» **Questions to answer**
• A. Extract the passage from the forum thread on Canadian defense spending, starting at "RoyalDrew made the" and ending at "the defence budget.".
• B. Summarize the forum thread on Canadian defense spending in two sentences.
• C. Write the next part of the forum thread on Canadian defense spending, picking up after its last sentence.

» **Selected extract**
== == ==

Yes this would be a problem but it's why we would also need to change the way we view policing.  If we were to go this route, I would envision the RCMP morphing into something more along the lines of the French Gendarmerie or Italian Carabinieri.  The challenge with this would be the inevitable infringement on civil rights that would probably occur as a result.  If we don't want to pay the bill for a military, then we need to find some other way to secure the State.  That would mean police forces with a wider mandate and increased power.


----------



## Edward Campbell (20 Oct 2014)

RoyalDrew said:
			
		

> Yes this would be a problem but it's why we would also need to change the way we view policing.  If we were to go this route, I would envision the RCMP morphing into something more along the lines of the French Gendarmerie or Italian Carabinieri.  The challenge with this would be the inevitable infringement on civil rights that would probably occur as a result.  If we don't want to pay the bill for a military, then we need to find some other way to secure the State.  That would mean police forces with a wider mandate and increased power.




Right now we spend _about_ 1% of GDP on our national defence _insurance policy_.* My _guesstimate_ of what an efficient and effective national defence costs is about 2% of GDP,** sustained at that level for generations. That may be ~ certainly is _circa_ 2015 ~ more than Canadians are willing to pay. They do not see a near term military threat to their peace and prosperity so they are, understandably, unwilling to spend more to counter something that they do not believe exists.

RoyalDrew made the point. yesterday, that some (many?) Canadians would actually support disarming the country. I _suspect_ more Canadians favour disbanding the military than support doubling the defence budget.

That's the dilemma. As whiskey601 has said, in 'pure' economic/management terms the CF, indeed all of DND, is a waste of time and money. We, at the national level, could do a bare minimum to protect ouyrselves in our homeland for a lot less money. We can debate the merits of _contracting_ for defence services, including 'paying' for defence by sacrificing some sovereignty to e.g. the USA, or being less cost effective but more _independent_ by doing more for ourselves, even at the risk of sacrificing economic 'purity,' but the fact is that we do not get 'value for money' from the current defence system.

== == ==

» **Records supplied**
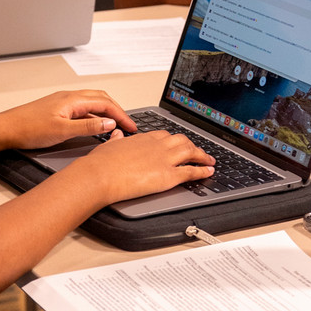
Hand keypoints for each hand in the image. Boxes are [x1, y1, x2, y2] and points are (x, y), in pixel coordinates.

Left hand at [0, 90, 137, 152]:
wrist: (6, 129)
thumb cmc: (28, 128)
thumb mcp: (62, 131)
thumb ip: (88, 126)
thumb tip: (109, 123)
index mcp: (72, 100)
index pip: (105, 104)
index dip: (121, 115)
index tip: (131, 127)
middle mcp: (69, 97)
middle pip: (102, 99)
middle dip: (118, 111)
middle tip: (128, 126)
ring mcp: (63, 102)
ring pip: (93, 102)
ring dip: (107, 111)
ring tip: (117, 125)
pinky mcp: (58, 109)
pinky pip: (84, 108)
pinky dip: (95, 114)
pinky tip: (96, 125)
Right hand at [77, 128, 214, 205]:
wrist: (100, 175)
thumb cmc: (100, 163)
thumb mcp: (108, 145)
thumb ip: (117, 139)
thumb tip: (118, 135)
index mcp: (143, 138)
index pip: (165, 135)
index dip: (174, 140)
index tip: (178, 143)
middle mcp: (156, 145)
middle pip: (182, 140)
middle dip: (192, 145)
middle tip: (198, 151)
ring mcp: (164, 159)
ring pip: (191, 152)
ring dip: (203, 155)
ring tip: (210, 160)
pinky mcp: (168, 175)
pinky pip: (191, 171)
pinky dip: (203, 171)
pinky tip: (209, 171)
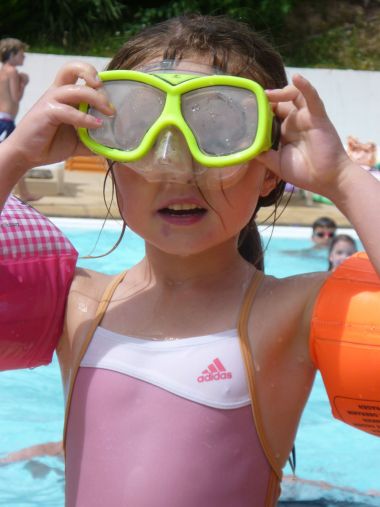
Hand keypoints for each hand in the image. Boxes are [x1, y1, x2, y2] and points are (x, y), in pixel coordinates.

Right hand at [6, 61, 112, 170]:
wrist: (27, 155)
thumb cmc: (50, 144)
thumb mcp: (78, 142)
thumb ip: (94, 140)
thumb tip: (114, 145)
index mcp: (64, 95)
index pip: (78, 73)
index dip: (93, 75)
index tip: (109, 91)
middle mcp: (57, 93)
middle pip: (73, 69)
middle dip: (94, 77)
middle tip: (110, 102)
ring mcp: (51, 101)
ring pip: (75, 89)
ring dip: (96, 99)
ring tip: (109, 113)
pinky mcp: (47, 112)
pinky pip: (68, 111)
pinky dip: (84, 118)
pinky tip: (95, 125)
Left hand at [257, 75, 352, 197]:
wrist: (327, 180)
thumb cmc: (305, 173)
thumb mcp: (277, 164)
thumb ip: (263, 155)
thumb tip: (246, 149)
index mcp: (285, 131)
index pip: (270, 114)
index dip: (259, 110)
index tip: (244, 109)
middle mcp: (295, 121)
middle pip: (279, 102)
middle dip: (266, 100)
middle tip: (252, 100)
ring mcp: (306, 117)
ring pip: (293, 95)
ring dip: (280, 92)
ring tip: (267, 94)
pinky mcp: (318, 116)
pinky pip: (312, 97)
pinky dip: (305, 86)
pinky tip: (297, 77)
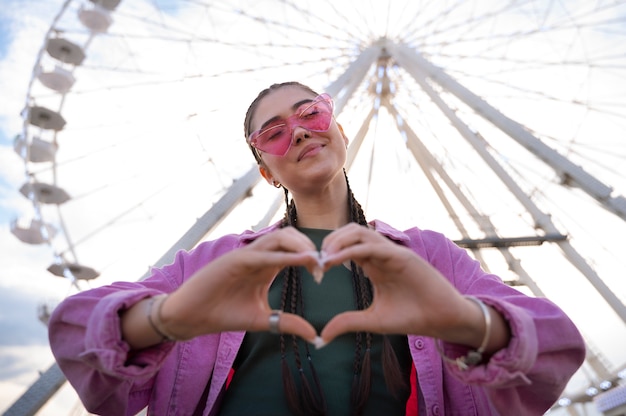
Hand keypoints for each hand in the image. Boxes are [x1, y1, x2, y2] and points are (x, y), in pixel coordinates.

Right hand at [160, 227, 322, 342]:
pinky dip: (283, 256)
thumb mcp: (263, 320)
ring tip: (315, 260)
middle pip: (290, 236)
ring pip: (279, 237)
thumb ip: (288, 323)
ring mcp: (246, 255)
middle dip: (309, 246)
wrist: (192, 317)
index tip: (323, 273)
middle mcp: (258, 255)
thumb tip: (315, 336)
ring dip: (300, 245)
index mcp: (266, 265)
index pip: (294, 249)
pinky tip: (300, 261)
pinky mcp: (235, 260)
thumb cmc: (224, 314)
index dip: (311, 256)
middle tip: (323, 265)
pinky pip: (263, 254)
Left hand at [317, 223, 485, 347]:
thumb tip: (322, 336)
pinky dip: (351, 250)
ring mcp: (392, 252)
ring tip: (324, 258)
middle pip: (350, 232)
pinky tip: (336, 261)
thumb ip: (348, 322)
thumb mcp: (373, 321)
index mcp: (374, 264)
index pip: (347, 246)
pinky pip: (372, 246)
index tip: (316, 271)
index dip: (328, 253)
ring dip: (338, 241)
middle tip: (316, 260)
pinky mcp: (402, 256)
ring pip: (360, 232)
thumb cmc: (412, 317)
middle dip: (330, 241)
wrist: (442, 320)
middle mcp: (382, 254)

== == ==

» **Set of answers**
• A.
RoyalDrew made the point. yesterday, that some (many?) Canadians would actually support disarming the country. I _suspect_ more Canadians favour disbanding the military than support doubling the defence budget.

• B. RoyalDrew argues that if Canada won't pay for a military, it must secure the State another way, with the RCMP becoming more like the French Gendarmerie or Italian Carabinieri, which would likely infringe on civil rights. Edward Campbell replies that Canada spends about 1% of GDP on defense and an efficient defense would need about 2% for generations, more than Canadians, who see no near-term threat, seem willing to pay, though the current system does not give value for money.

• C.
The problem is not with the men and women in the CF, not with 95% of them anyway, they have shown, in battle, that they are the equal to the very best in the world. Our ships, units and squadrons can all say, _"Nulli Secundus."_ The same can be said for most of the bureaucrats in DND, be they defence scientists, clerks, intelligence analysts or drivers. The problem lies elsewhere: with governments who do not want to talk about the real threats that the world in the 21st century poses to Canada; with voters who, lacking real information, put their national defence at the bottom of their spending priority list (right alongside symphony orchestras and the National Ballet); and with a lazy media that, through its own ignorance, doesn't challenge the government on _strategic_ issues because there is no advertising to be sold by holding the government to account.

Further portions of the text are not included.